The first step in any marketing plan is defining your value proposition. What are you promising to your customers? It has to improve their life in some way. Without clearly defining your value proposition your marketing efforts will fail.
(Really you should define your value proposition way before you start marketing–you should do it before you start your business.)
I have learned the hard way that not only is a clearly defined value proposition important but that it has to be the right value proposition. With one of my businesses I struggled finding the right value proposition and it suffered because of that.

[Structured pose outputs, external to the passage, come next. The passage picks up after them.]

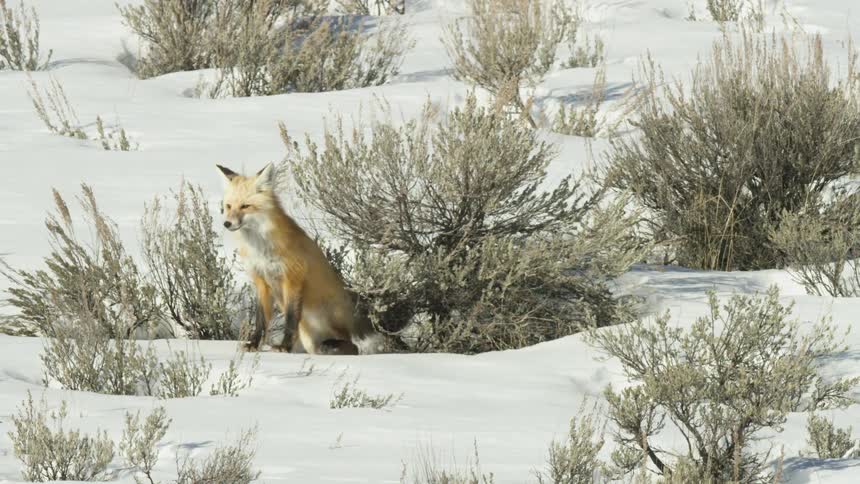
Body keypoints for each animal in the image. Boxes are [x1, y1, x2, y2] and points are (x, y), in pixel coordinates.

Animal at [216, 162, 369, 355]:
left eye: (245, 206)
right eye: (228, 206)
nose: (226, 223)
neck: (261, 247)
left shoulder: (292, 278)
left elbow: (290, 319)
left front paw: (284, 346)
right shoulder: (261, 281)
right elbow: (261, 321)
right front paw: (254, 344)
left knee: (352, 346)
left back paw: (334, 345)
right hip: (308, 336)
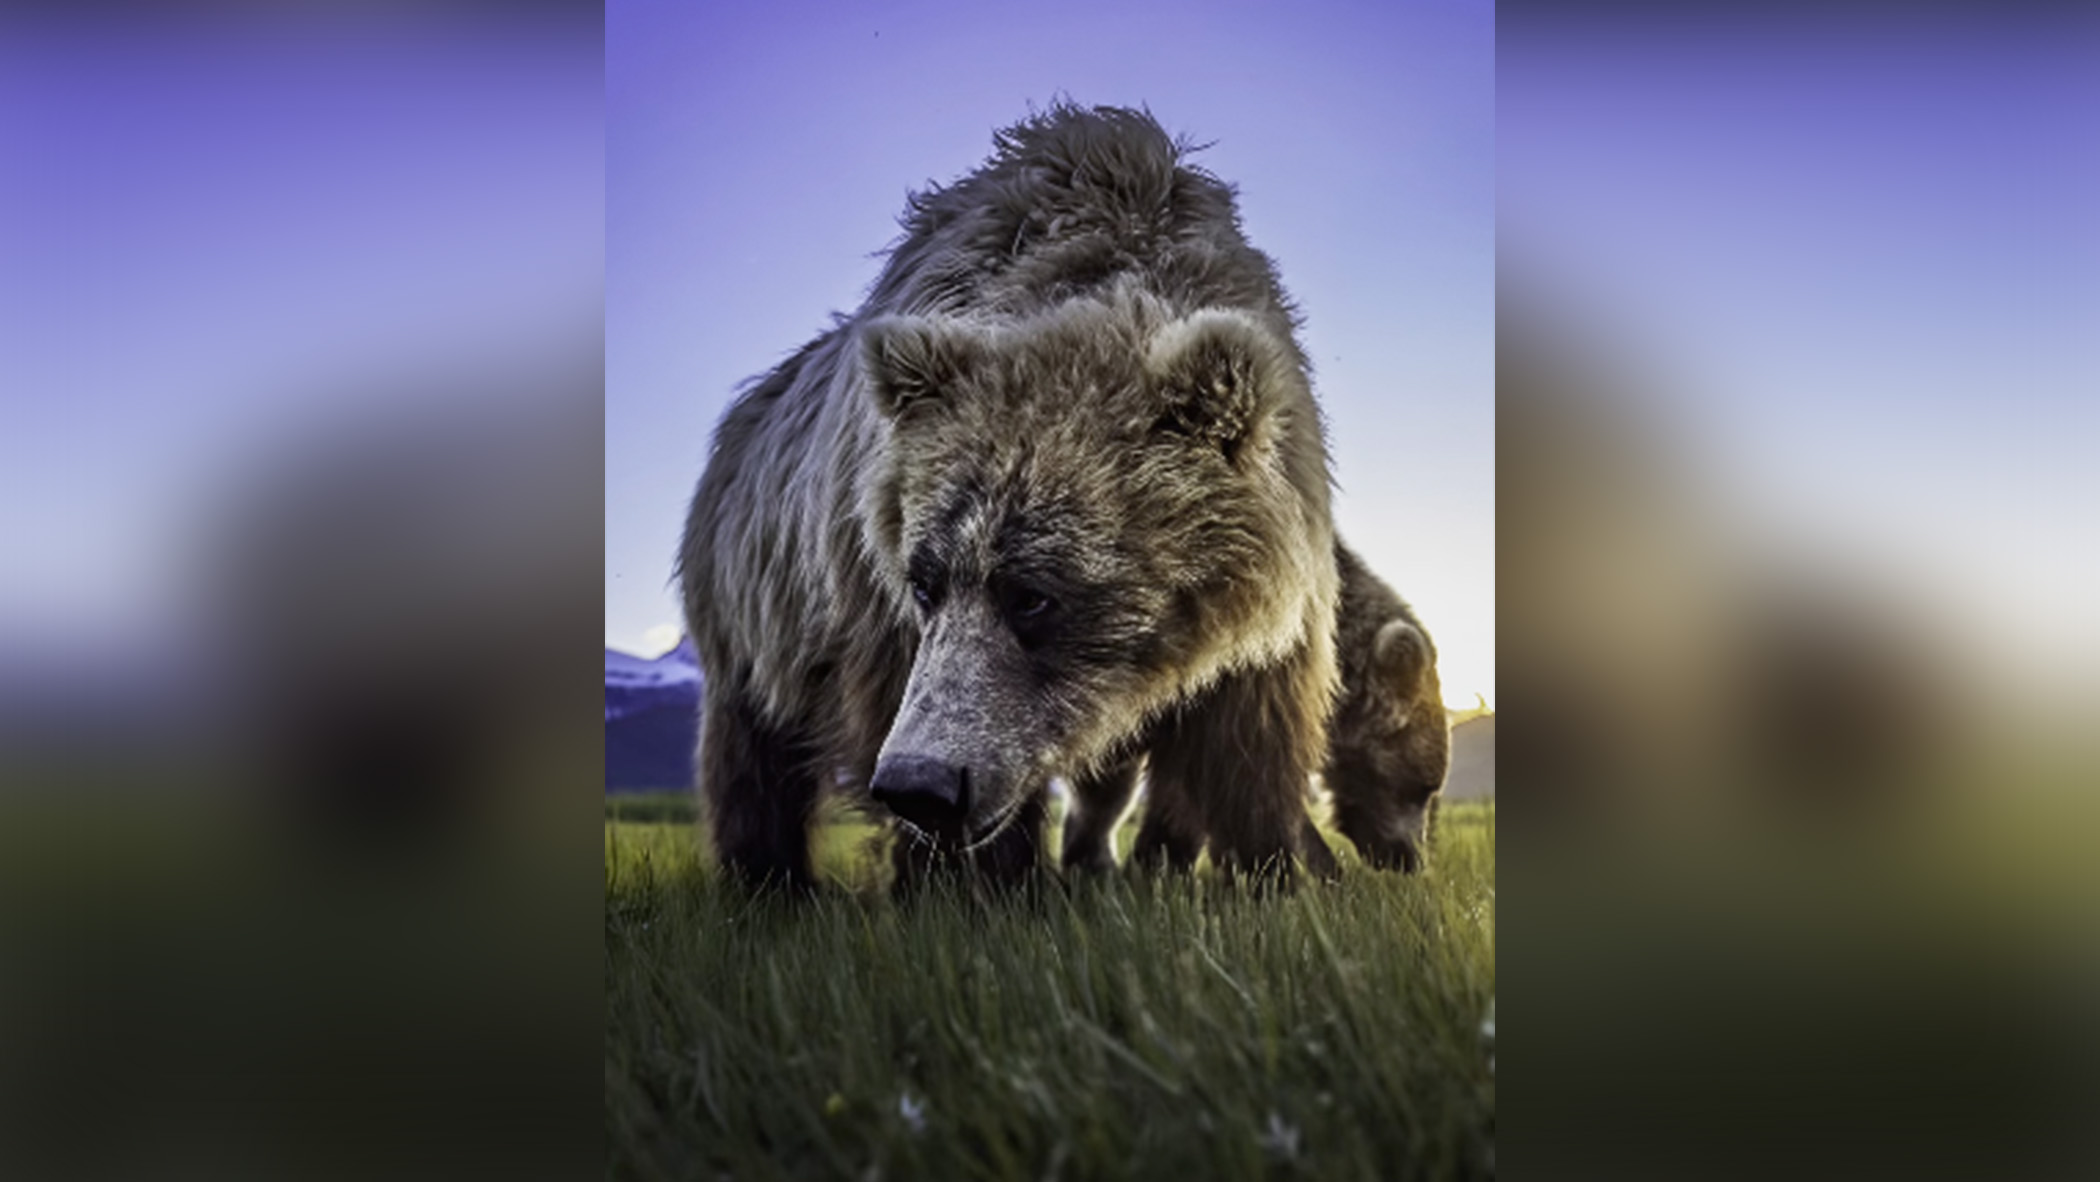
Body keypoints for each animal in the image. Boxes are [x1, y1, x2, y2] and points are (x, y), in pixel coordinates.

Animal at [677, 105, 1342, 892]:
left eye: (1033, 595)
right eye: (924, 584)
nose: (920, 783)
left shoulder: (1277, 591)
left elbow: (1252, 743)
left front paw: (1286, 867)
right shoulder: (874, 599)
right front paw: (982, 884)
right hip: (751, 607)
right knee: (753, 754)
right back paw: (770, 878)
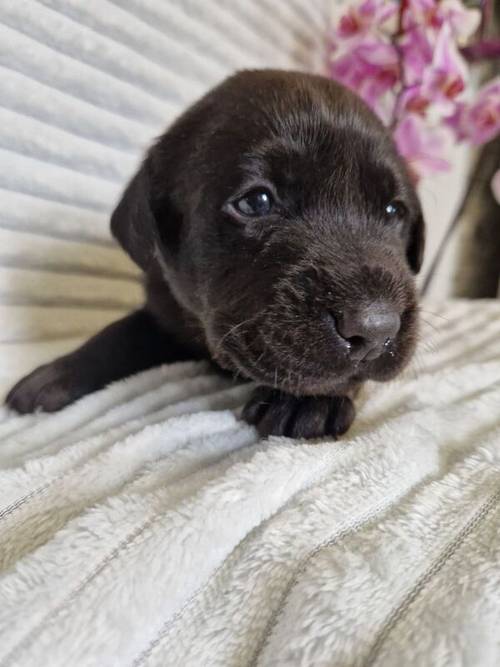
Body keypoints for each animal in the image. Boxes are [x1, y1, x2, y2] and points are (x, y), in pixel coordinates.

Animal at [5, 70, 424, 440]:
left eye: (394, 211)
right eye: (256, 201)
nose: (376, 329)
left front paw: (308, 400)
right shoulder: (165, 309)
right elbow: (118, 332)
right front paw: (56, 374)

The following are some value propositions that didn’t work:
Make you more efficient
You’re proposing to save them time but, in order to do so, you’re asking them to sacrifice some of it to learn and use your product or service. In other words you’re asking them to do more work in order to do less work. Logically that works but logic doesn’t get your foot in the door. That is why you hear so much about marketing needing to appeal to emotions and explains why we have babies selling toilet paper on television.
Help you streamline
This is essentially the same as the one above but I’m separating it because you often get a different objection. When you talk about streamlining the owner hears that you think you can run their business better than they can. They think, “I have been doing business the same way since you were in diapers. Who are you to try to change that?”

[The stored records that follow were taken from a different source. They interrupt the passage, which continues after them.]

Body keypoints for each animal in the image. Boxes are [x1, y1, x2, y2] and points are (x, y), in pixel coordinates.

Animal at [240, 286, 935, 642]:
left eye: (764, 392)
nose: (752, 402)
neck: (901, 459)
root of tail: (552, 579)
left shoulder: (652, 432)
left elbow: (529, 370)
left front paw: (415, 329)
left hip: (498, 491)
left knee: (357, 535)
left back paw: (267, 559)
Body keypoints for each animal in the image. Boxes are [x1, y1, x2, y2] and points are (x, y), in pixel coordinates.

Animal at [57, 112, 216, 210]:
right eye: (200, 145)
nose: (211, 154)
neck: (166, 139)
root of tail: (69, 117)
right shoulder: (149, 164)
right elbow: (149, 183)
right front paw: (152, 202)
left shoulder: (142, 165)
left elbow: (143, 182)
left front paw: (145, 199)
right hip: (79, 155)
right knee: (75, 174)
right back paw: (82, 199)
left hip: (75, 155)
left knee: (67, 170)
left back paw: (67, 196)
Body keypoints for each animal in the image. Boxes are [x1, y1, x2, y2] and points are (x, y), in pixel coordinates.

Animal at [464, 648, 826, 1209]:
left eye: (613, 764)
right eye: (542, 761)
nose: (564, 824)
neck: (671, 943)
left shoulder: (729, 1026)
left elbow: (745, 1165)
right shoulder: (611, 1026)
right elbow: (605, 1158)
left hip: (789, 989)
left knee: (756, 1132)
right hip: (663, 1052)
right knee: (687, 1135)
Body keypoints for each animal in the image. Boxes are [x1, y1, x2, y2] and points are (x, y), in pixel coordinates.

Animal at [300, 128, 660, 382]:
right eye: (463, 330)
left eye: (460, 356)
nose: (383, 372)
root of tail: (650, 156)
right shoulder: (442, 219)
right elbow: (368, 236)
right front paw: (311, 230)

You can try to combat this by subtly planting the idea for streamlining in their head but doing so requires some masterful marketing techniques and generally requires those to happen over an extended period of time.
Save you money
This is one that I thought would be a winner but turned out not to be. A penny saved is a penny earned right? There are two common problems with using this approach. The first is that when somebody hears about saving money they immediately think of sacrifice. When it comes to internal office politics nobody wants to be the one to cut their budget as budget size often reflects which departments management thinks are important. Career wise it might not be a great move for your buyer to voluntarily save the company money.
The second reason this approach doesn’t work is that the person you are talking to isn’t spending their own money. When you are spending somebody else’s money you are much less likely to care about spending less it wisely.

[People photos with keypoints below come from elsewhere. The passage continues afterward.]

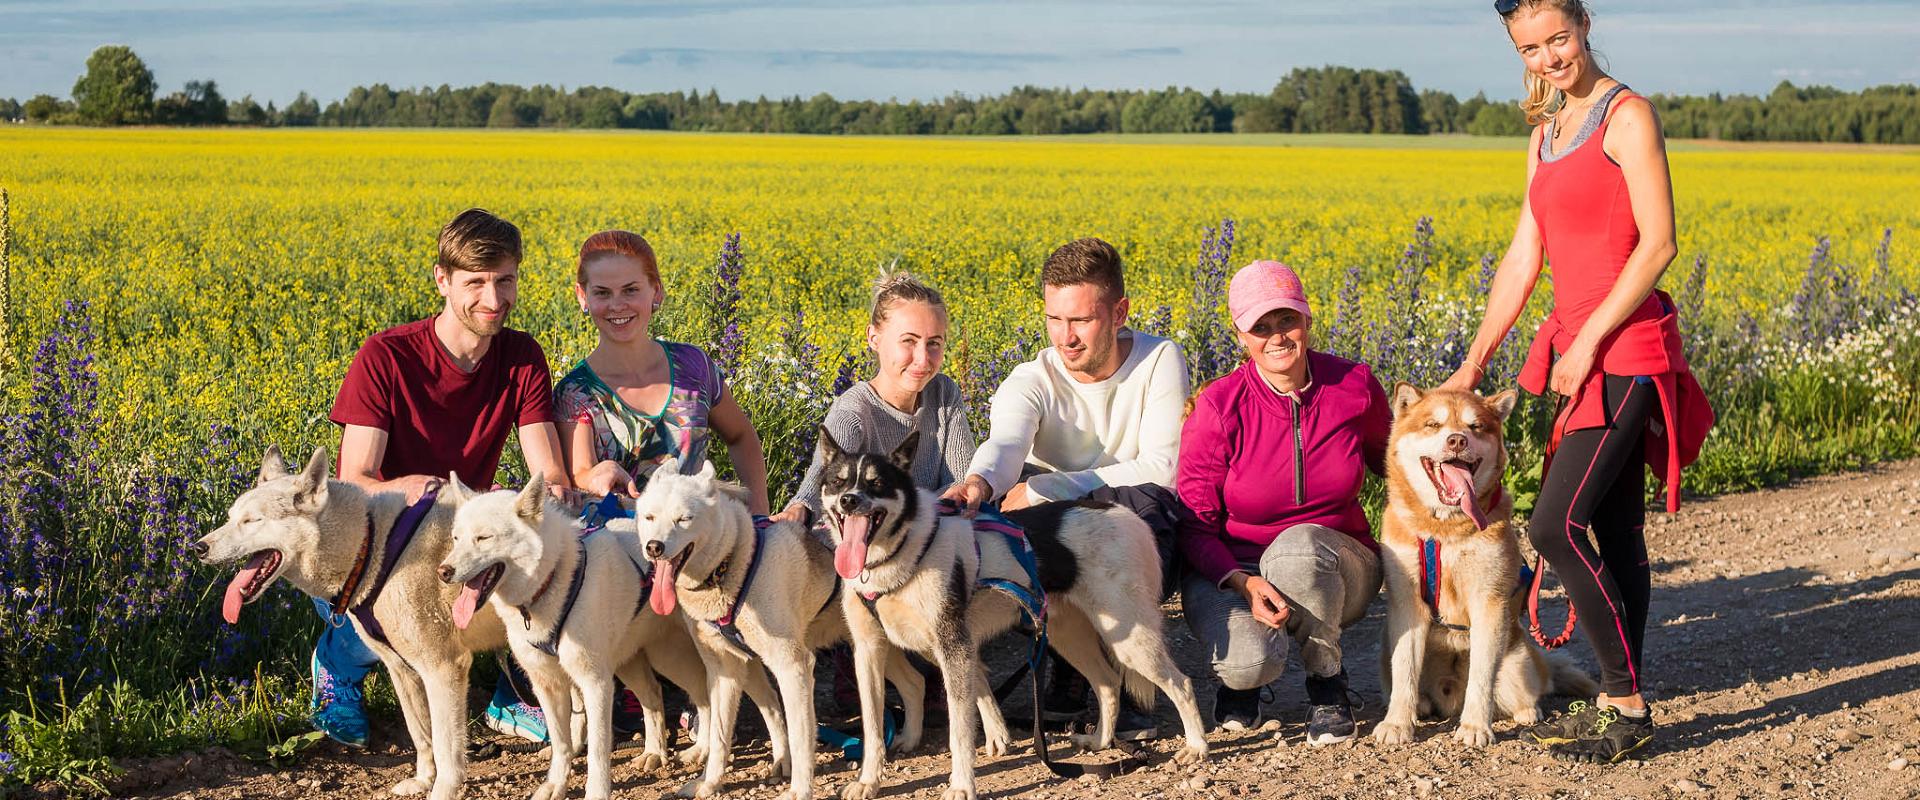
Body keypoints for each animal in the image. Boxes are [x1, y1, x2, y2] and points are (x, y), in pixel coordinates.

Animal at [196, 448, 503, 798]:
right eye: (231, 517)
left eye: (251, 521)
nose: (198, 547)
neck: (373, 547)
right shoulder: (403, 670)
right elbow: (421, 735)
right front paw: (423, 780)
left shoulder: (444, 669)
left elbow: (447, 750)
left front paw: (441, 791)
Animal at [439, 473, 729, 798]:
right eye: (456, 538)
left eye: (483, 538)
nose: (443, 572)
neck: (555, 580)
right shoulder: (548, 685)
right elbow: (561, 743)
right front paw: (555, 783)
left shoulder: (596, 684)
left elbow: (598, 751)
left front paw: (597, 790)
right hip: (631, 663)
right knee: (654, 695)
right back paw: (654, 752)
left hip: (669, 658)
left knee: (704, 696)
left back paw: (701, 749)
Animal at [633, 458, 925, 798]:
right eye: (649, 517)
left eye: (684, 519)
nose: (654, 547)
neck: (735, 563)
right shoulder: (725, 670)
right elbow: (719, 737)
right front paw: (709, 782)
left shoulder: (793, 666)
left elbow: (800, 739)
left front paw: (799, 789)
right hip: (874, 647)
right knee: (915, 683)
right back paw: (909, 739)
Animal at [817, 429, 1205, 798]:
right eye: (837, 481)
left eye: (876, 483)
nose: (849, 500)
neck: (899, 553)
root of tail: (1127, 517)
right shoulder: (868, 652)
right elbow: (872, 728)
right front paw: (868, 782)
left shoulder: (953, 649)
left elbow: (960, 731)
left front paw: (962, 786)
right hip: (1066, 636)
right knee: (1108, 683)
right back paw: (1099, 741)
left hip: (1128, 640)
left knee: (1181, 683)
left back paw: (1197, 747)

The only true value proposition for businesses is:
My product will help you make more money
At the end of the day the only thing that matters is money. Without it a business will die. That is why the promise of more of it is the only guaranteed way to make sure somebody listens. The words “increase”, “grow”, and “close” cause business owners’ ears to perk up.
Working those into your value proposition can be a challenge if your product or service lies outside their sales process. If your product increases operational efficiency then you can try framing your value proposition like this, “saves your sales people time so they can send more emails, make more calls, and close more deals.”
The bottom line is that promising people a dime if they give you a nickel is the only guaranteed way to make a sale so try to frame your value proposition in those terms.